WORK ORDER: Replace "executives" with "senior managers" in the lines below and give them back otherwise unchanged, leaving out the pictures.

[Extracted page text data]
BEGIN
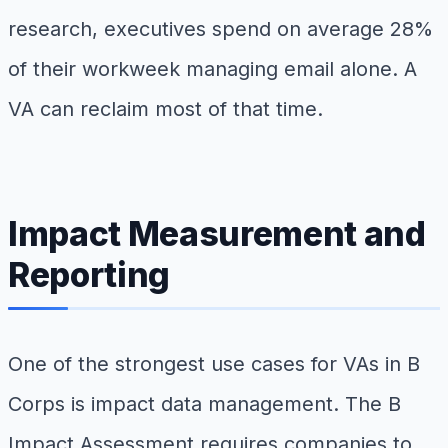
research, executives spend on average 28%
of their workweek managing email alone. A
VA can reclaim most of that time.
Impact Measurement and
Reporting
One of the strongest use cases for VAs in B
Corps is impact data management. The B
Impact Assessment requires companies to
END
YOUR SOLUTION:
research, senior managers spend on average 28%
of their workweek managing email alone. A
VA can reclaim most of that time.
Impact Measurement and
Reporting
One of the strongest use cases for VAs in B
Corps is impact data management. The B
Impact Assessment requires companies to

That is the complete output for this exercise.